Stop capitalizing off the Big Ticket

Emma Vrana, Columnist

Overselling can be a smart and effective business move when done on a small scale. But a university overselling football games by 5,000 student tickets is neither effective nor ethical.

UT recently accepted its largest freshman class to date, yet no noticeable expansion of the student section has been made. For years, students who have purchased the Big Ticket have been turned away from games because there were no remaining student section seats, the section the Big Ticket is for. 

A Daily Texan article from 2019 mentions how student safety is put at risk when they oversell the Big Ticket. This article goes on to mention the specifics of capacity versus ticket sales. 

“According to John Bianco, the associate communications director of intercollegiate athletics, 18,000 Big Tickets have been sold for the 2019-2020 school year even though only 13,000 seats are allocated for the student section,” the article said.

For our big games, I find it impossible that staff do not believe a majority of the 18,000 Big Ticket holders would attend. 

Advertising sophomore Sophia Lowe mentioned the troubles she had at the latest UT vs. Rice football game. 

“We went up to…the gate” Lowe said, “They told us there’s no more wristbands … they turned us away, and (said), ‘Sorry, we don’t know what to do, the school oversold Big Tickets.’”

Lowe was denied entry into the student section by event staff. She spoke about how disappointing this was, and mentioned she and her friends weren’t the only people turned away. 

“We paid so much for these tickets, expecting obviously for everything to go smoothly,” Lowe said, “There was a huge crowd of people (denied entry) too.”

Drew Martin, executive senior associate athletics director, denied any knowledge of students being turned away.

“We’ve never turned a student with a Big Ticket away from a football game,” Martin said.

This doesn’t seem to be a widespread problem throughout the stadium. These issues seem to only be pertaining to students, which reflects poorly on UT’s priorities. When I asked if overselling has ever happened with the Big Ticket, Martin mentioned something concerning. 

“The Big Ticket is not a guaranteed seat,” Martin said, “And it says that on the website.”

Hearing this is most likely puzzling for students because this piece of information is very hard to find. I’m sure students wouldn’t have bothered to spend so much money if they knew they weren’t guaranteed admission. 

To sell this ticket with very few advertisements about this condition is extremely unethical. 

On the Big Ticket website, it mentions under “Seating and Safety” that “general admission seating means first come, first served at each event. The earlier you get to an event, the better your seat.” 

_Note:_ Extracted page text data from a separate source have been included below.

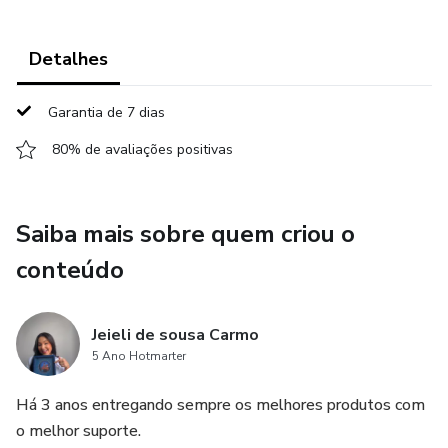
Detalhes
Garantia de 7 dias
80% de avaliações positivas
Saiba mais sobre quem criou o
conteúdo
Jeieli de sousa Carmo
5 Ano Hotmarter
Há 3 anos entregando sempre os melhores produtos com
o melhor suporte.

This is very ambiguous, but it is unclear if this is what Martin is referring to. 

UT doesn’t seem to care about the student experience at football games, but more importantly, this overselling is unethical. $175 plus tax for the Big Ticket isn’t just an easy credit card swipe for many students. 

The University needs to make some expansion to our student section, staff and officials need to communicate better, or the overselling needs to stop. UT, let’s make a change.